■ What the exercise asks ■
Could you write out every line of the rows below word for word, leaving out the pictures?
== == ==
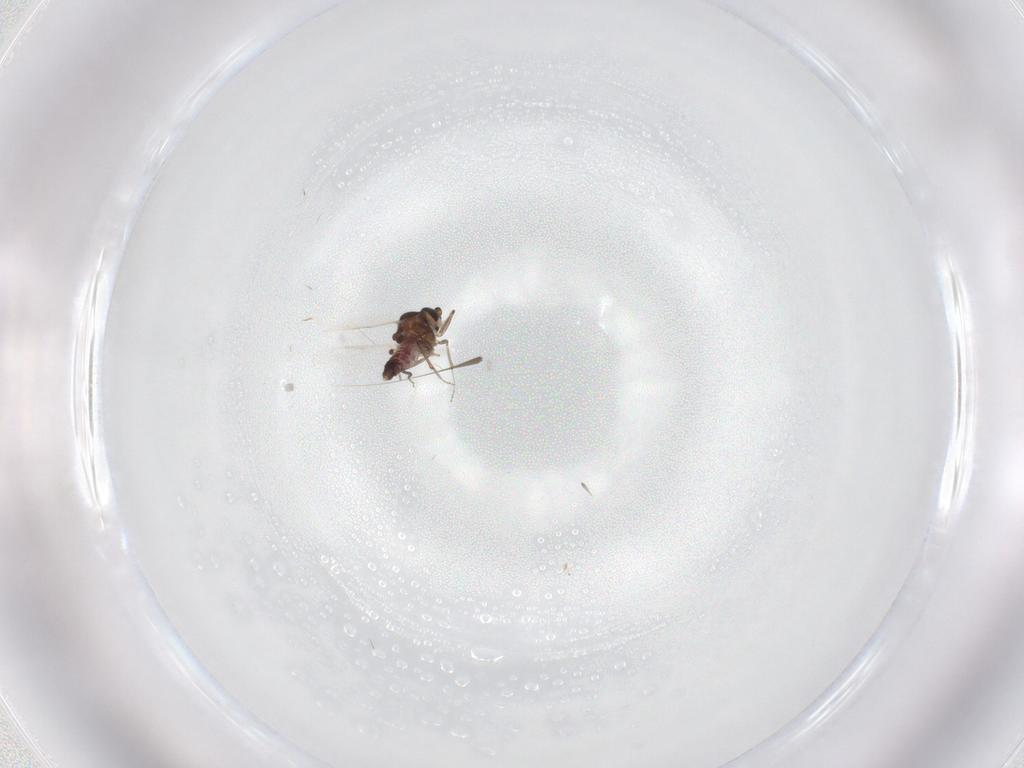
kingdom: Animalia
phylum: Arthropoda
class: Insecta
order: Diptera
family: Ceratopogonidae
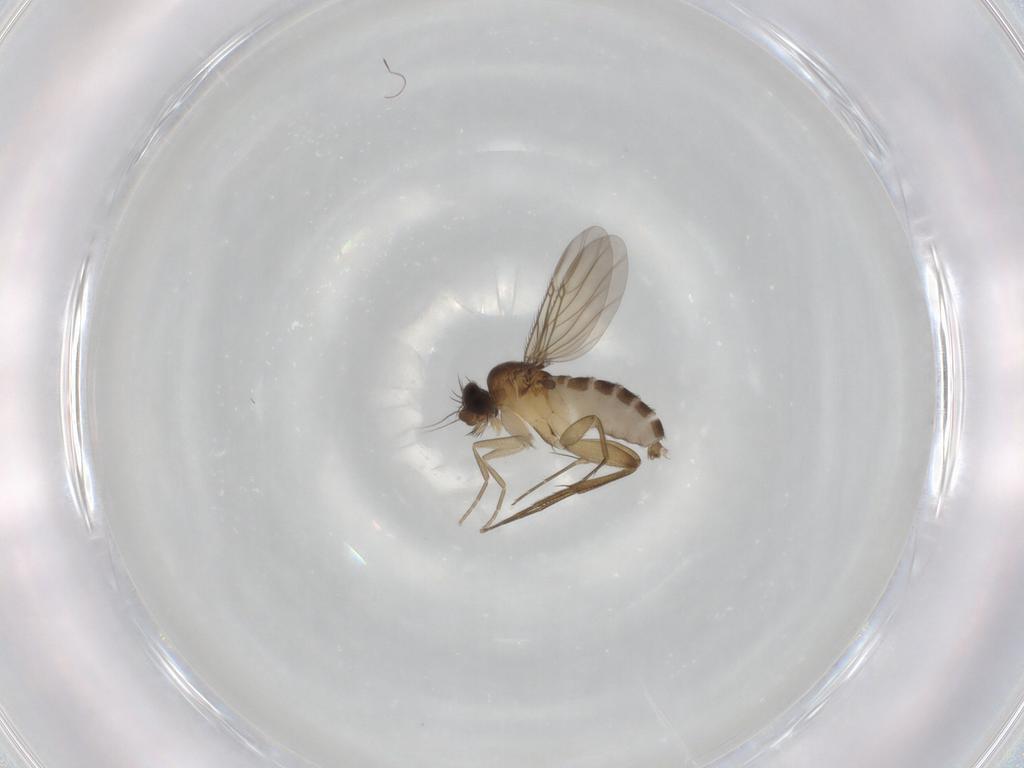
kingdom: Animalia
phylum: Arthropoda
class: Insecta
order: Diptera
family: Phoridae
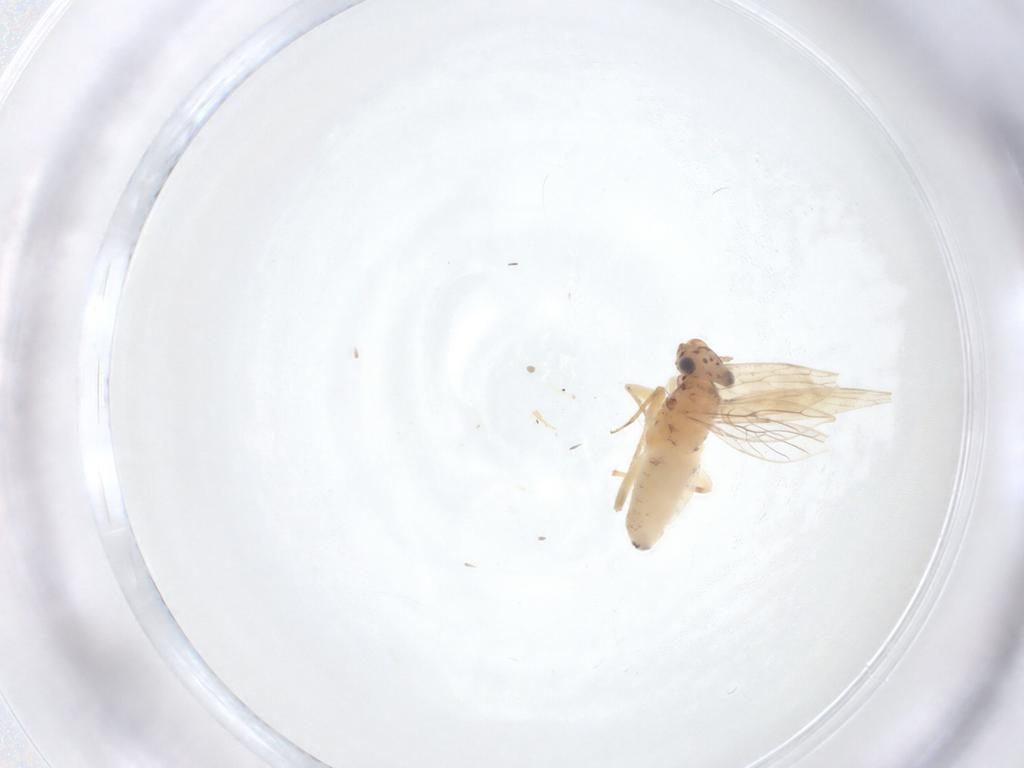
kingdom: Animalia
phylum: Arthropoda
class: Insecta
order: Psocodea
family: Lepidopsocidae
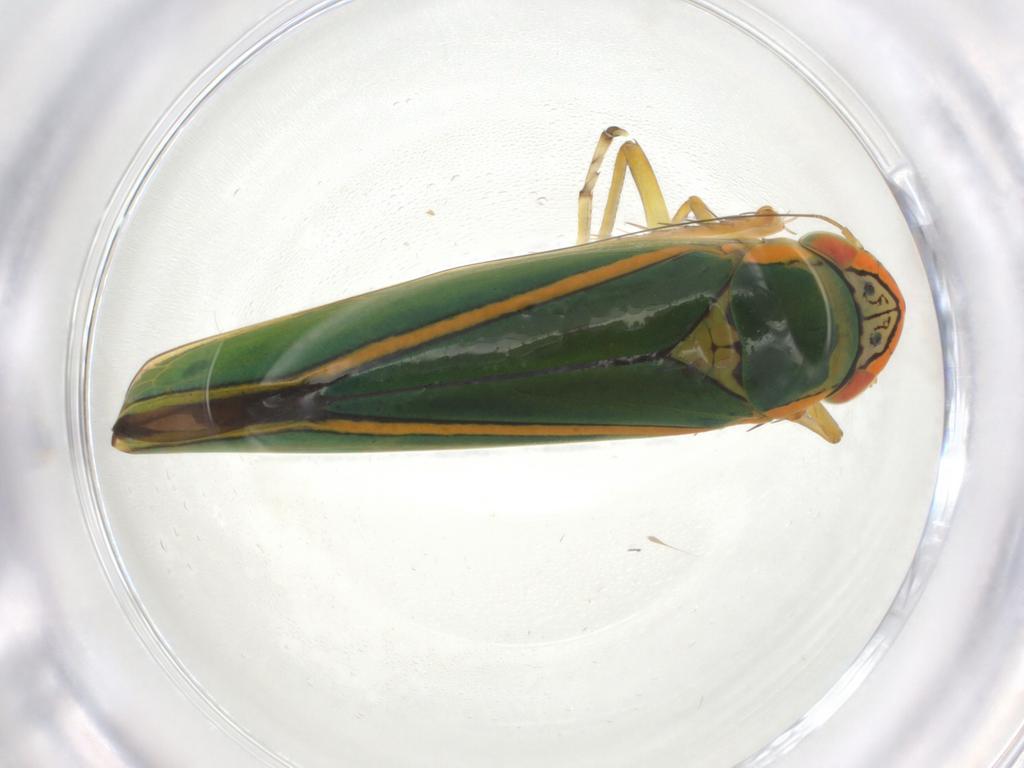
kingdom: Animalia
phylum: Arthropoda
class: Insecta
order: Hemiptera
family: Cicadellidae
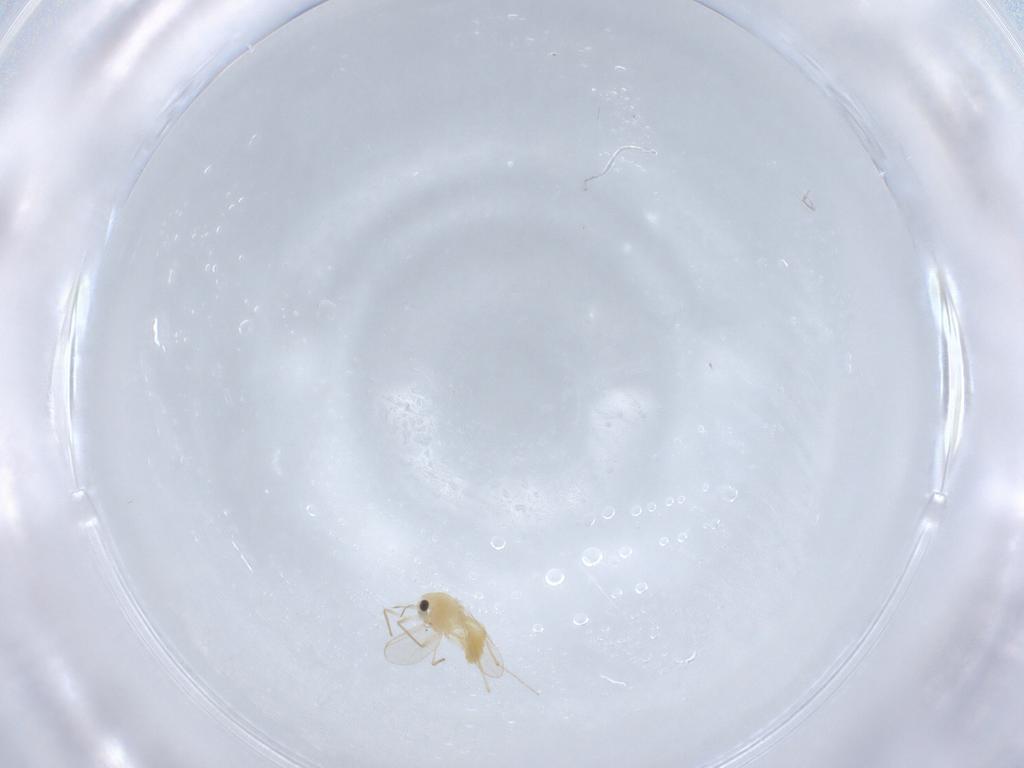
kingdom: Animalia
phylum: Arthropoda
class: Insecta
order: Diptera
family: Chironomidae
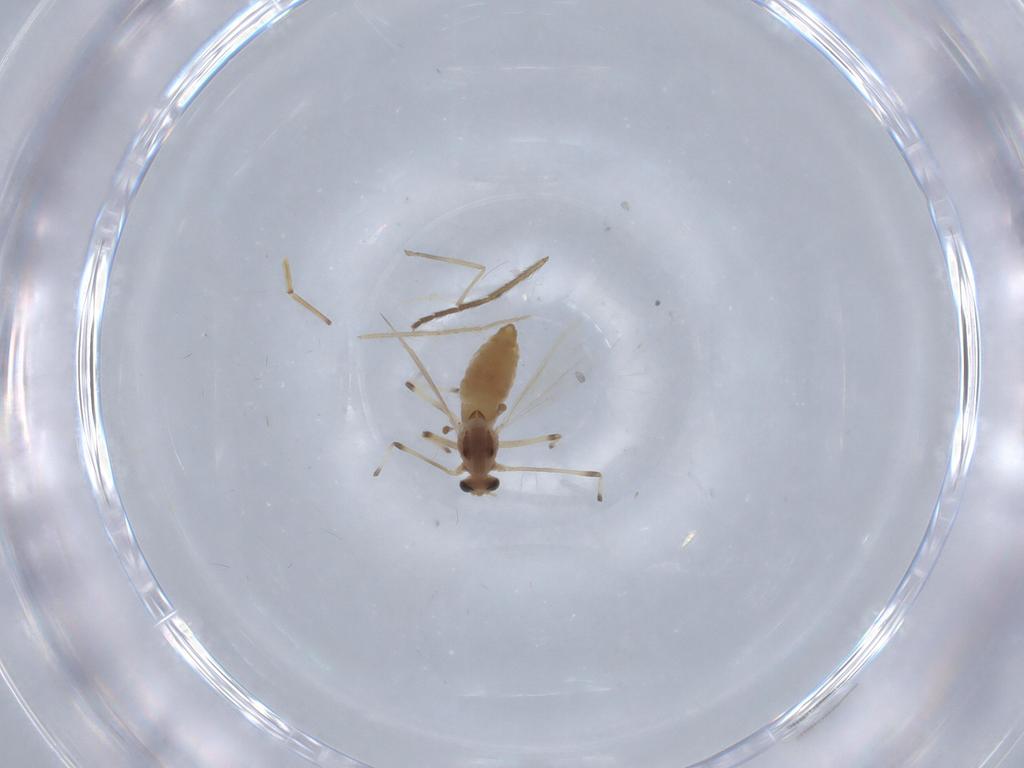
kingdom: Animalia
== == ==
■ Output of the exercise ■
kingdom: Animalia
phylum: Arthropoda
class: Insecta
order: Diptera
family: Ceratopogonidae
kingdom: Animalia
phylum: Arthropoda
class: Insecta
order: Diptera
family: Phoridae
kingdom: Animalia
phylum: Arthropoda
class: Insecta
order: Psocodea
family: Lepidopsocidae
kingdom: Animalia
phylum: Arthropoda
class: Insecta
order: Hemiptera
family: Cicadellidae
kingdom: Animalia
phylum: Arthropoda
class: Insecta
order: Diptera
family: Chironomidae
kingdom: Animalia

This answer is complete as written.